CK2β-regulated signaling controls B cell differentiation and function
- Autori: Quotti Tubi L.; Mandato E.; Canovas Nunes S.; Arjomand A.; Zaffino F.; Manni S.; Casellato A.; Macaccaro P.; Vitulo N.; Zumerle S.; Filhol O.; Boldyreff B.; Siebel C.W.; Viola A.; Valle G.; Mainoldi F.; Casola S.; Cancila V.; Gulino A.; Tripodo C.; Pizzi M.; Dei Tos A.P.; Trentin L.; Semenzato G.; Piazza F.

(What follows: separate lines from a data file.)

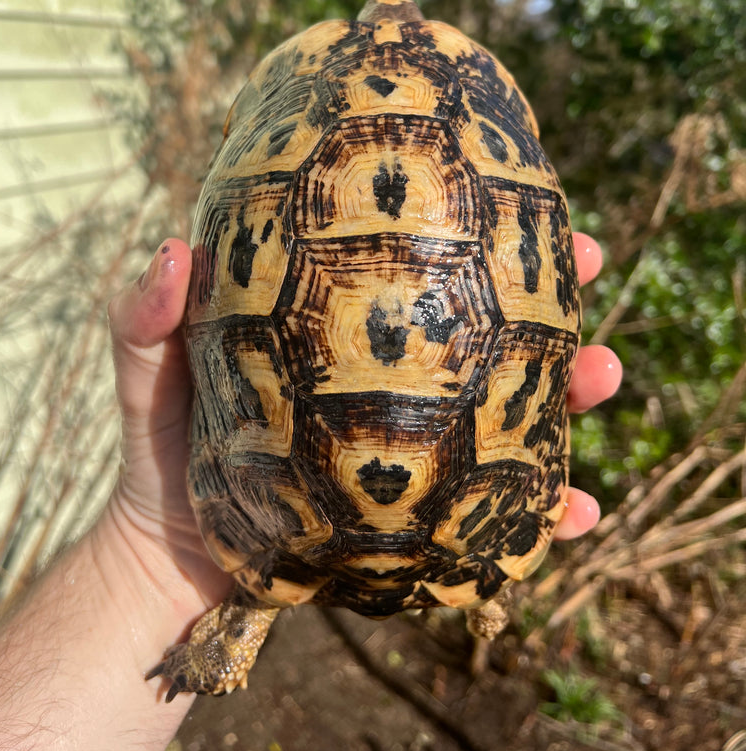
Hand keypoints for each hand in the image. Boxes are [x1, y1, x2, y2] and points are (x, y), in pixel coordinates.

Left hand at [105, 232, 617, 601]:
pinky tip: (580, 509)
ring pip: (513, 409)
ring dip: (571, 390)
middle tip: (592, 265)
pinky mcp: (422, 515)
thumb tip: (171, 251)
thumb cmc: (165, 451)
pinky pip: (497, 510)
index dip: (474, 228)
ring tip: (603, 373)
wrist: (169, 559)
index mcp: (348, 330)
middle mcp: (394, 380)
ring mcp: (416, 445)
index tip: (522, 191)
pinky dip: (545, 511)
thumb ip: (146, 319)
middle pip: (489, 329)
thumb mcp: (151, 374)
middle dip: (550, 295)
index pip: (421, 267)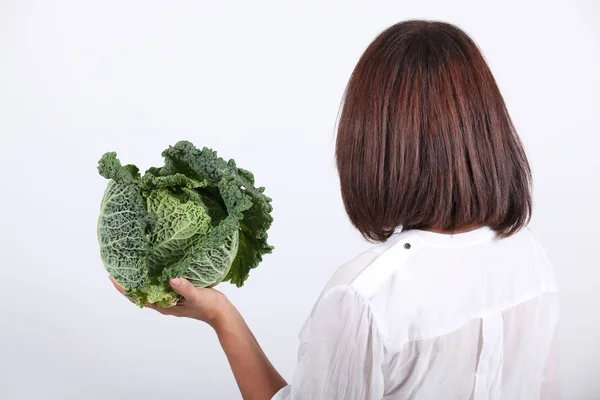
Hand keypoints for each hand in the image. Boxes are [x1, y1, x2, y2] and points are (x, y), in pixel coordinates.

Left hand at [109, 276, 232, 327]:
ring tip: (133, 265)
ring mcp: (171, 299)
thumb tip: (171, 278)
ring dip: (141, 279)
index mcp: (164, 306)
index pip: (137, 298)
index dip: (124, 288)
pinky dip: (155, 277)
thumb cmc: (208, 306)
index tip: (112, 277)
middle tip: (118, 267)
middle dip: (129, 282)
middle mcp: (164, 303)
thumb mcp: (196, 295)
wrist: (221, 313)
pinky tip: (157, 267)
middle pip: (140, 293)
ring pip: (150, 289)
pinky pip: (161, 285)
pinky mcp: (178, 294)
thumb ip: (184, 287)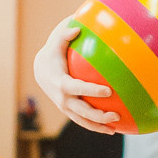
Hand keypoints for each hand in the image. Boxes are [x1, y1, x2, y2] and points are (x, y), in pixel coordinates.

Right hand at [33, 19, 120, 134]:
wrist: (41, 71)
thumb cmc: (53, 54)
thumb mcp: (56, 43)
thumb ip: (65, 36)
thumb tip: (76, 28)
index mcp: (61, 83)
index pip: (78, 89)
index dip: (92, 91)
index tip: (108, 91)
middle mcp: (62, 99)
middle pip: (82, 111)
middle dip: (99, 115)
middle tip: (116, 114)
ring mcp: (65, 107)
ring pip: (83, 121)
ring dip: (99, 126)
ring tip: (115, 129)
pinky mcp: (69, 111)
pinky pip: (83, 121)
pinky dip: (96, 127)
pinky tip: (111, 128)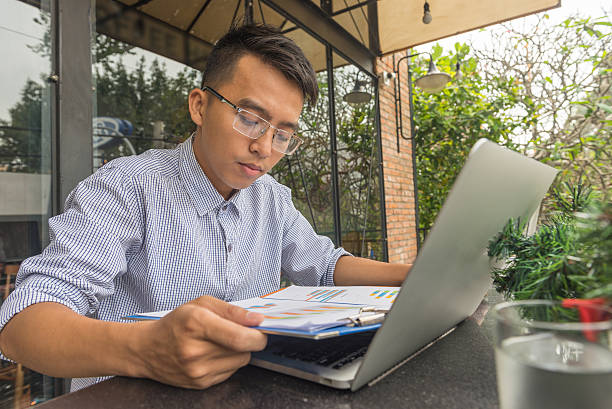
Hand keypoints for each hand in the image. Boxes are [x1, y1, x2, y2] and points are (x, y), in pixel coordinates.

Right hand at [133, 296, 266, 388]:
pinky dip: (228, 362)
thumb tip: (257, 319)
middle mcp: (195, 350)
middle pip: (243, 349)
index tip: (261, 329)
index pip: (238, 337)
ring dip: (239, 351)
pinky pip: (230, 372)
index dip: (257, 335)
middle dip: (249, 340)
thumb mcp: (201, 304)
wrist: (147, 349)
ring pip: (240, 361)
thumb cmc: (176, 323)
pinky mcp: (200, 383)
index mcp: (196, 324)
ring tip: (221, 342)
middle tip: (240, 331)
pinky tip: (213, 353)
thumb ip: (232, 310)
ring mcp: (197, 370)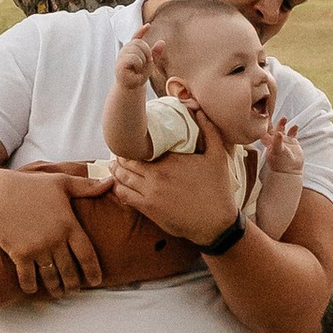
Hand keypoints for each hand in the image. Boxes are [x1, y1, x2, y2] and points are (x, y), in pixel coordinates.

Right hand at [0, 172, 102, 298]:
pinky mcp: (19, 254)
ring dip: (55, 288)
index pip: (87, 255)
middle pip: (70, 271)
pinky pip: (28, 278)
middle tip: (74, 289)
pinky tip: (33, 289)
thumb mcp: (61, 182)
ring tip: (58, 292)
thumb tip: (110, 181)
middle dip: (73, 284)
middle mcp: (55, 240)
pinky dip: (31, 286)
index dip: (93, 272)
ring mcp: (37, 249)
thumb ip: (87, 186)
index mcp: (69, 224)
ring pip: (51, 277)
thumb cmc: (31, 186)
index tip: (96, 281)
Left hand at [103, 139, 236, 245]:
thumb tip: (198, 109)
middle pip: (128, 161)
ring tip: (114, 165)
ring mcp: (150, 193)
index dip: (134, 142)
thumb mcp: (218, 156)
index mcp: (171, 160)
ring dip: (116, 170)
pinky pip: (124, 195)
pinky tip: (118, 184)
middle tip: (119, 151)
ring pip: (123, 177)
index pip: (143, 146)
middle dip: (121, 155)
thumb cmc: (218, 189)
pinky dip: (118, 188)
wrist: (216, 223)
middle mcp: (157, 175)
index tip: (131, 139)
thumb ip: (209, 130)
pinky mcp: (148, 208)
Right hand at [111, 30, 156, 92]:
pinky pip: (133, 58)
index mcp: (132, 49)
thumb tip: (162, 41)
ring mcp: (121, 56)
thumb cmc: (138, 76)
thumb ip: (155, 53)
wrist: (130, 88)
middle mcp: (125, 50)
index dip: (141, 31)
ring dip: (142, 60)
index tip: (148, 26)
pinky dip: (138, 64)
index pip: (136, 37)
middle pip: (139, 43)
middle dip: (146, 54)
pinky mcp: (120, 63)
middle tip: (143, 65)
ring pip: (137, 50)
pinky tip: (135, 69)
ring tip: (138, 69)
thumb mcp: (150, 64)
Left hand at [264, 114, 301, 173]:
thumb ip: (277, 142)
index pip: (264, 131)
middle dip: (272, 121)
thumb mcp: (278, 151)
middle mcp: (275, 140)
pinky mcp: (292, 142)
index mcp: (269, 142)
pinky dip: (294, 129)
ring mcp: (284, 141)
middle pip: (272, 128)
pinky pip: (292, 133)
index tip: (262, 116)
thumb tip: (278, 132)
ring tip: (284, 118)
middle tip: (271, 112)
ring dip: (282, 123)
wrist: (290, 170)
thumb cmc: (280, 163)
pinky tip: (295, 126)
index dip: (262, 124)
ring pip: (282, 129)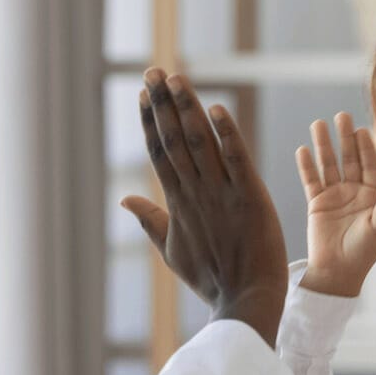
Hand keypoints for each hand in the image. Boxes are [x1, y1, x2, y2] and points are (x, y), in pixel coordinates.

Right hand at [122, 69, 288, 347]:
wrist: (246, 302)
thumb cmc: (212, 279)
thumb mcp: (173, 251)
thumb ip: (150, 221)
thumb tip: (124, 199)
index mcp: (177, 203)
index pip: (160, 153)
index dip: (150, 121)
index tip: (142, 94)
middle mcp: (195, 193)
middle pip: (174, 140)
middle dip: (162, 104)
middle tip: (153, 71)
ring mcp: (222, 195)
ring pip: (200, 143)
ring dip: (188, 109)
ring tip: (176, 79)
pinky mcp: (251, 198)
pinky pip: (237, 160)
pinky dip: (227, 135)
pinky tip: (216, 109)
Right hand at [295, 112, 375, 297]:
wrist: (338, 272)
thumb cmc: (363, 252)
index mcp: (373, 195)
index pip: (370, 165)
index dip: (366, 147)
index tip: (361, 129)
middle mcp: (354, 191)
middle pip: (349, 159)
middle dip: (345, 138)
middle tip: (341, 116)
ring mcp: (334, 195)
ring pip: (328, 165)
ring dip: (324, 145)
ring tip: (318, 124)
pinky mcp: (316, 203)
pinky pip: (311, 180)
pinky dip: (307, 166)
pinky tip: (303, 150)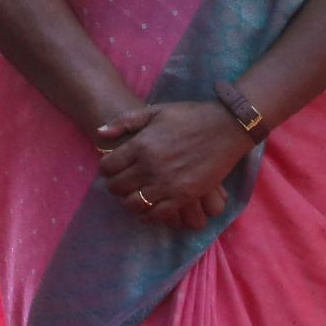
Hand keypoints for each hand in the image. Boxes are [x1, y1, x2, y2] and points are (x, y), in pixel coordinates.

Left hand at [94, 101, 252, 228]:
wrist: (226, 127)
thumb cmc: (191, 116)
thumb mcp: (157, 111)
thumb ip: (125, 121)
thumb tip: (99, 133)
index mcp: (142, 144)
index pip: (108, 166)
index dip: (106, 168)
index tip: (112, 166)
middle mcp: (151, 166)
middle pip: (117, 187)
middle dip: (115, 185)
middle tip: (122, 181)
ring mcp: (167, 184)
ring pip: (133, 204)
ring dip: (129, 200)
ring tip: (134, 193)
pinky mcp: (183, 197)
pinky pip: (156, 215)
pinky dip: (147, 214)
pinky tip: (148, 206)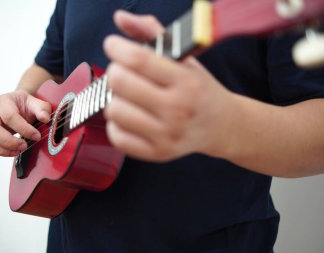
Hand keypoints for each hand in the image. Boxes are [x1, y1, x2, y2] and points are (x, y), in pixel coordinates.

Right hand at [0, 90, 50, 161]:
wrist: (16, 104)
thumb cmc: (24, 105)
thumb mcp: (36, 103)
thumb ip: (42, 109)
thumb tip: (45, 118)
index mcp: (4, 102)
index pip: (9, 116)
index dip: (23, 129)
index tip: (36, 136)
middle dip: (8, 141)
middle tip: (24, 147)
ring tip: (16, 153)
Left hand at [103, 11, 232, 161]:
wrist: (221, 125)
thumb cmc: (199, 89)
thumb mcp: (184, 58)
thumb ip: (152, 32)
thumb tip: (120, 18)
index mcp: (186, 82)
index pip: (138, 60)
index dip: (117, 47)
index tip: (113, 45)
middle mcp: (177, 110)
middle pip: (120, 83)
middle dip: (114, 71)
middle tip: (122, 71)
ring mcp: (167, 135)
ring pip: (114, 110)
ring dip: (114, 98)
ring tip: (127, 96)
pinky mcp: (157, 153)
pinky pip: (117, 137)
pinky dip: (116, 124)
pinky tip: (128, 116)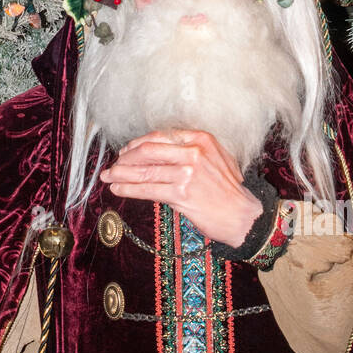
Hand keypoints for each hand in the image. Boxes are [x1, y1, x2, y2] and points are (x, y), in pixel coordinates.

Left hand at [100, 129, 262, 247]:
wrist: (243, 215)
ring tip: (109, 178)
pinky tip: (118, 190)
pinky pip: (148, 189)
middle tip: (113, 166)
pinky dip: (129, 189)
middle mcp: (193, 152)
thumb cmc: (227, 190)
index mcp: (200, 139)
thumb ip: (189, 151)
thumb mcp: (214, 158)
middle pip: (148, 151)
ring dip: (122, 175)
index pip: (159, 136)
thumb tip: (156, 152)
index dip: (138, 144)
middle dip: (125, 159)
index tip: (126, 151)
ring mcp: (187, 173)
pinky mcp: (181, 194)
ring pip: (145, 171)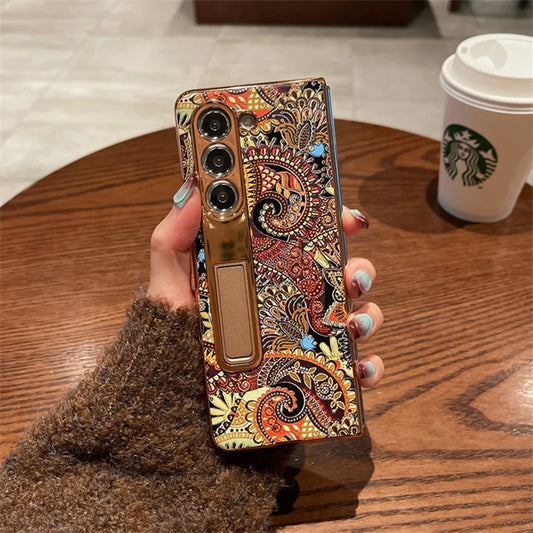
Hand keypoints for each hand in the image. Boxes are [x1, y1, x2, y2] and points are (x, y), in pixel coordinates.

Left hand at [148, 180, 383, 387]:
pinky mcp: (314, 375)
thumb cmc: (175, 337)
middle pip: (343, 276)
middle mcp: (294, 302)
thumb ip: (173, 239)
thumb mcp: (171, 285)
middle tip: (353, 274)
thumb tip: (195, 189)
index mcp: (268, 274)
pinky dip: (368, 367)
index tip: (346, 217)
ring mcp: (307, 338)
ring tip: (354, 323)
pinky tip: (359, 367)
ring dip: (369, 315)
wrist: (178, 400)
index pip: (309, 241)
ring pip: (357, 318)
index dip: (334, 224)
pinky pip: (354, 371)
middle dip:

- Anno di pubblicazione: 2023
- Tipologia: Articolo in rivista
- OA Link: http://hdl.handle.net/10447/584372
Abstract
Serine-Threonine kinase CK2 supports malignant B-lymphocyte growth but its role in B-cell development and activation is largely unknown. Here, we describe the first B-cell specific knockout (KO) mouse model of the beta regulatory subunit of CK2. CK2 beta(KO) mice present an increase in marginal zone (MZ) and a reduction in follicular B cells, suggesting a role for CK2 in the regulation of the B cell receptor (BCR) and NOTCH2 signaling pathways. Biochemical analyses demonstrate an increased activation of the NOTCH2 pathway in CK2 beta(KO) animals, which sustains MZ B-cell development. Transcriptomic analyses indicate alterations in biological processes involved in immune response and B-cell activation. Upon sheep red blood cells (SRBC) immunization CK2 beta(KO) mice exhibit enlarged germinal centers (GCs) but display a limited capacity to generate class-switched GC B cells and immunoglobulins. In vitro assays highlight that B cells lacking CK2 beta have an impaired signaling downstream of BCR, Toll-like receptor, CD40, and IL-4R all crucial for B-cell activation and antigen presenting efficiency. Somatic hypermutations analysis upon 4-Hydroxy-3-nitrophenylacetyl hapten conjugated to Chicken Gamma Globulin (NP-CGG) evidences a reduced NP-specific W33L mutation frequency in CK2 beta(KO) mice suggesting the importance of the beta subunit in sustaining antibody affinity maturation. Lastly, since diffuse large B cell lymphoma (DLBCL) cells derive from GC or post-GC B cells and rely on CK2 for their survival, we sought to investigate the consequences of CK2 inhibition on B cell signaling in DLBCL cells. In line with the observations in our murine model, CK2 inactivation leads to signaling defects in pathways that are essential for malignant B-lymphocyte activation.